I am not nearly as experienced as others who offer their advice on these forums, but isn't there also issues with wrong coolants incompatibility with hoses, gaskets and seals among manufacturers?
Makes me wonder, did the oil cause your issue by deteriorating your o-rings and gaskets, or did incompatible coolant cause the deterioration of the o-rings letting oil in?

When I had my strawberry milkshake, I first did several coolant flushes after my repair until I was confident there was no more ATF contamination in areas that were hard to reach and also not contaminate my new hoses with residual ATF fluid in the system. I had already replaced the heater core before this problem, so I was not going through that again, but hoses are easy to change and not crazy expensive. Peace of mind to replace the hoses and peace of mind that the flushes got rid of remaining contamination in the lines, block and core before putting on new hoses.
 
@14Accent, I'm hoping you can help me out once again. During the brief time we ran the engine yesterday (topping up the coolant reservoir while water leaked out of the water pump), the engine was very loud, like it was running without a muffler.

The exhaust manifold gasket appeared to be in good shape, so I didn't replace it. Should I have have? If so, it's not a big deal to pull the manifold again.

Thanks!
 
@14Accent, I'm hoping you can help me out once again. During the brief time we ran the engine yesterday (topping up the coolant reservoir while water leaked out of the water pump), the engine was very loud, like it was running without a muffler.

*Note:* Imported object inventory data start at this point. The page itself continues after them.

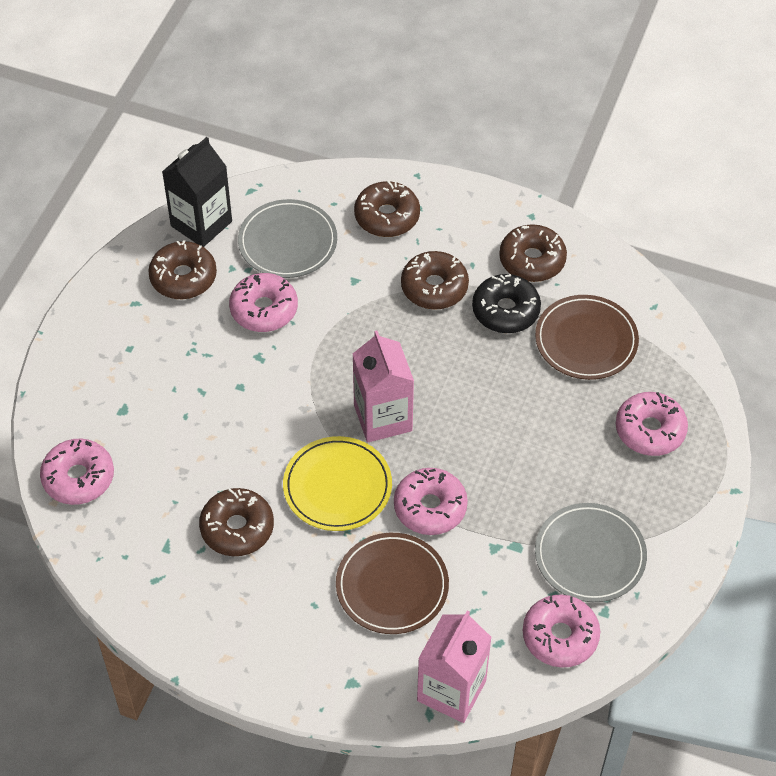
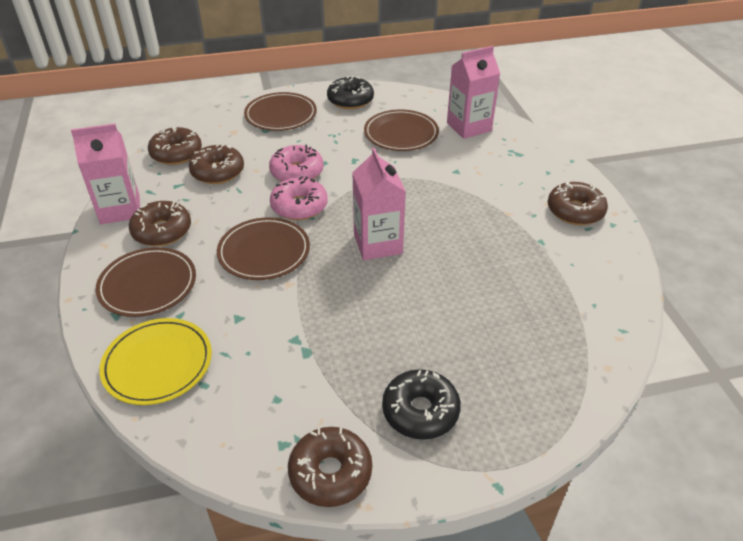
black carton: [162,137,232,247] = 1 -> none = 0
black donut: [472,274,541,333] = 1 -> [327,76,374,109] [382,369,461,440] = 2
brown plate: [336,533,449,634] [535,295,639,380] = 2 -> [95,247,196,317] [217,217,310,280] [244,92,317,131] [364,110,439,151] = 4
grey plate: [238,199,337,278] [535,503,647,602] = 2 -> none = 0
pink carton: [353,330,414,442] [417,610,492,723] = 2 -> [71,124,140,224] [352,147,406,260] [447,46,500,139] = 3
pink donut: [40,438,114,505] [229,273,298,332] [394,468,468,535] [523,595,600,668] [616,392,688,456] = 5 -> [269,144,324,181] [270,176,328,220] = 2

The exhaust manifold gasket appeared to be in good shape, so I didn't replace it. Should I have have? If so, it's not a big deal to pull the manifold again.

Thanks!
Those stainless gaskets should have been OK to re-use, both at the manifold and the down pipe. Once you get the water pump done, give all your bolts another snug.

*EDIT* - if the exhaust flex joint was already weak, the weight of the down pipe hanging loose COULD have separated the joint. Check that also, once it's back together.